Systemic constraints can impede the use of new therapeutic modalities and the panelists agreed that regulators and health technology assessors are moving to address the need to modify a system built for conventional drugs in order to take into account approvals based on single-arm trials, and the use of biomarkers as predictors of clinical outcomes.

“I would say that there’s some optimism because NICE, for example, implemented the highly specialized technologies where they are recognizing that the cost effectiveness threshold for orphan diseases may be different,” AvroBio’s MacKay said. “And, in fact, ICER has also showed some flexibility in changing their cost-effectiveness threshold for orphan designations.  It’s a fast evolving field. The easy part is to list what the health technology assessment requirements are. The tough part is to figure out how you bridge the gap because almost no orphan drug, and certainly not a gene therapy, is going to be able to fill all those data needs. Yet the onus is on us to address it as much as we possibly can.”

Katabi noted that in Canada, Novartis’ spinal muscular dystrophy gene therapy was approved for reimbursement only after protests and pushback from the patient population.

“I don’t think we can underestimate that patients will continue to have a great role in pushing and supporting and describing to government officials and payers what these therapies do to change their lives,” she said.

Indeed developers of rare and orphan disease therapies are increasingly working with patient groups to understand what the important endpoints are to them. In rare diseases, it’s important for the U.S. Food and Drug Administration to work with advocacy groups to figure out what the endpoints should be, says Chris Vlahos, global head of rare disease external innovation at the specialty pharmaceutical Ipsen.

The FDA is very engaged, says Uden. The agency is working with Rallybio to design studies and present data that show the therapies are addressing the real needs of the patients.

And rare disease parents are very well informed, says MacKay, who has attended scientific conferences put on by rare disease foundations and notes that they often include an FDA representative.

All the panelists agreed that the FDA is flexible and willing to approve new drugs for serious unmet needs on an accelerated basis, but it still demands rigor in conducting trials and showing that a biomarker is actually measuring and predicting a clinical outcome.

In some cases the FDA will accept a natural history study as the comparator arm of a clinical trial. In these cases, MacKay cautioned companies to segment their patient population. In many rare diseases, the age of diagnosis can make a difference in the manifestations and progression of the disease, and thus the natural history has to correspond with the patient cohort in the trial.

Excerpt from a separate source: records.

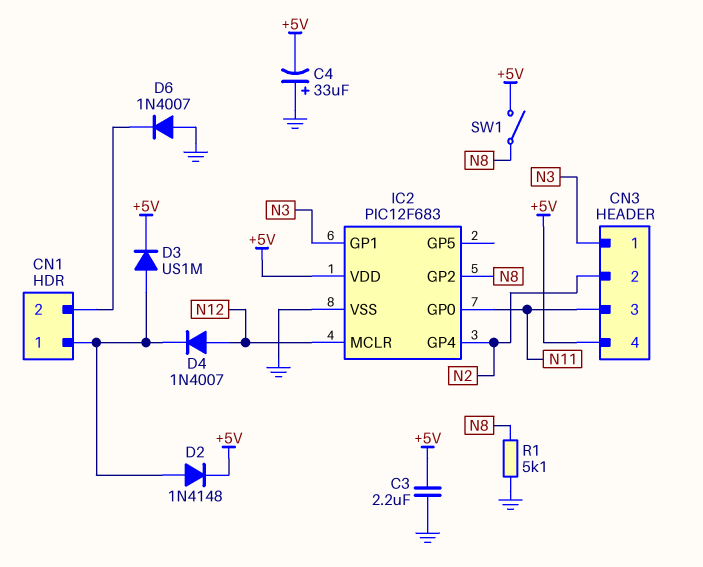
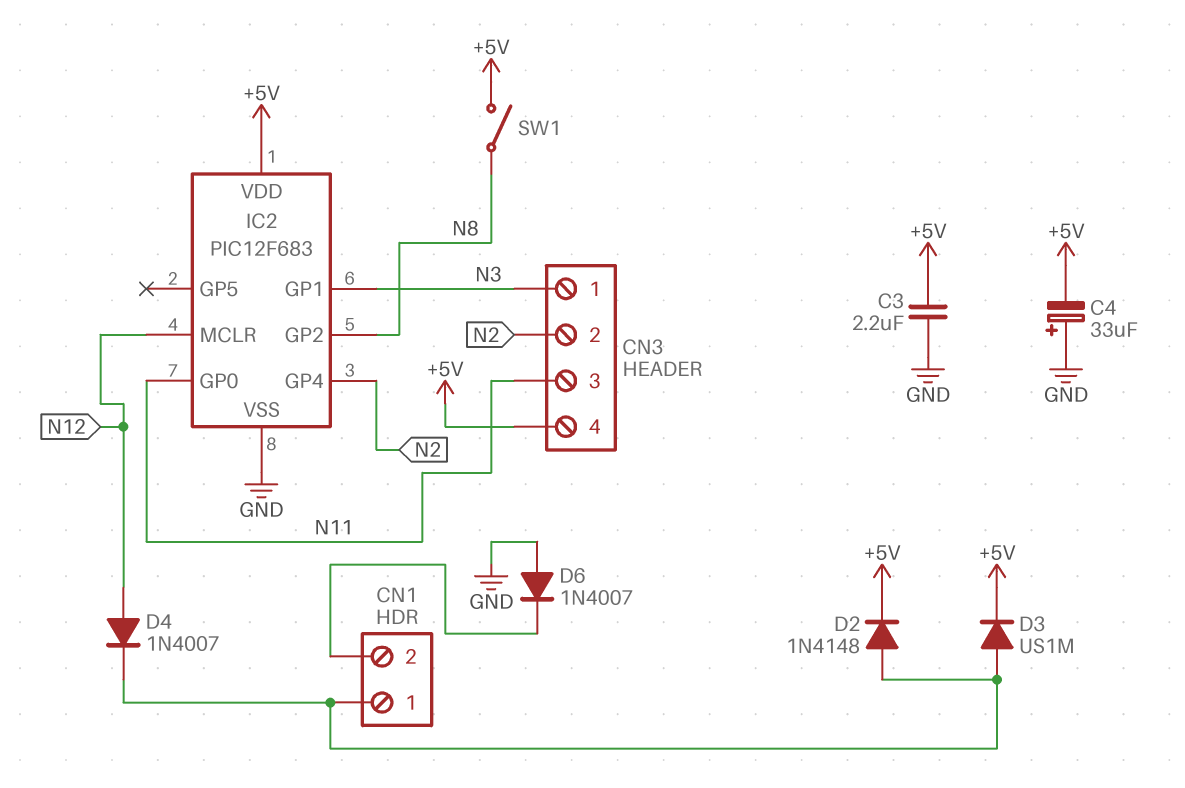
R1: 5.1k (GND, N8) -> none

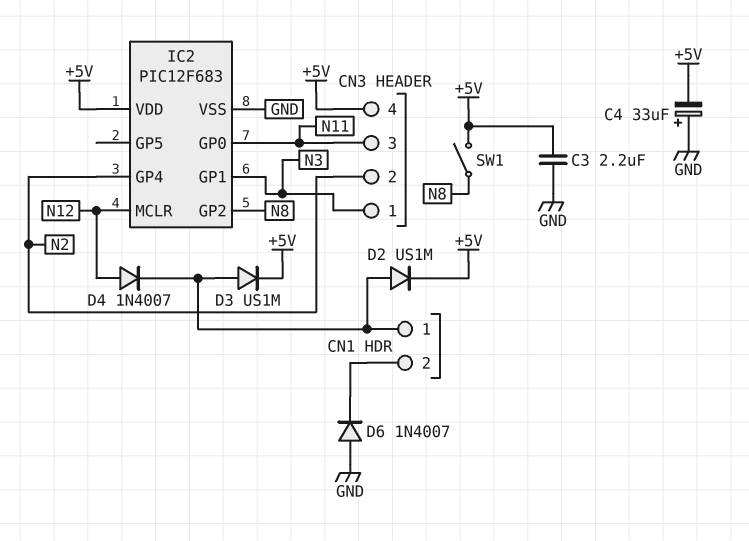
D2: diode 1N4148 (A CN1/1, K +5V) -> diode US1M (A CN1/1, K +5V)

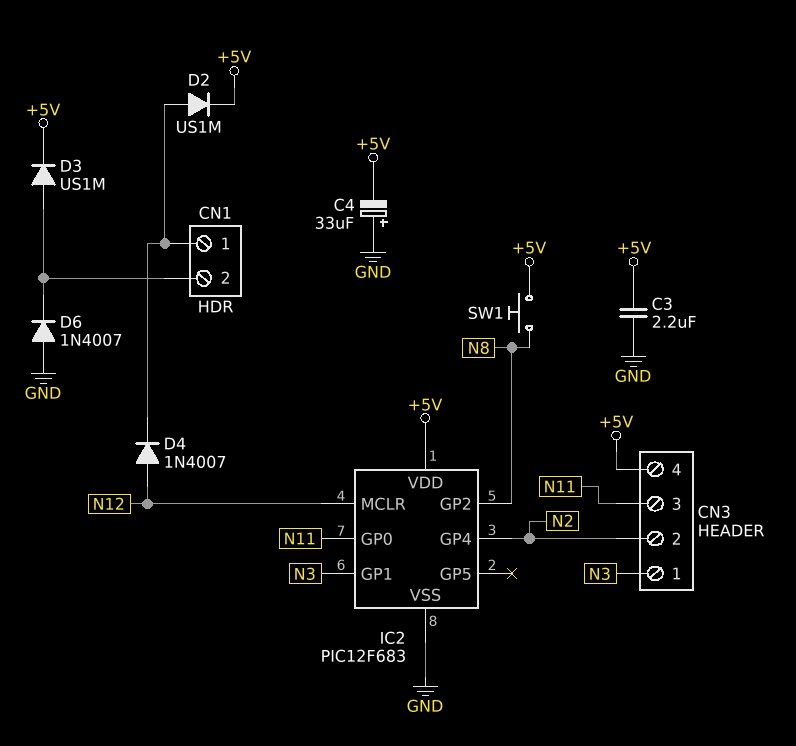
D3: diode US1M (A CN1/1, K +5V) -> diode US1M (A CN1/2, K +5V)
SW1: switch (+5V, N8) -> button (+5V, N8)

“The FDA’s guidance recognizes that it is not always possible to have a control arm, and in the absence of that, they would like a natural history,” he said. “It’s almost like a concession on FDA’s part so it needs to be extremely well-designed.”

Finally, the discussion veered to M&A and reasons why Big Pharma is investing in the space: to acquire the exciting new modalities like gene therapy and RNA-based therapies, many of which are being developed first for rare indications. “Companies could build it from the ground up but it’s a faster move to acquire the capability by bringing it in,” says Uden. “Big Pharma gene therapy deals are a hedge.”

One point that was clear during the discussion was that drug developers recognize they must work with patients throughout the entire process to think about endpoints and meaningful quality of life measures so they will be able to make a case for the value of their therapies and justify to payers the prices they seek.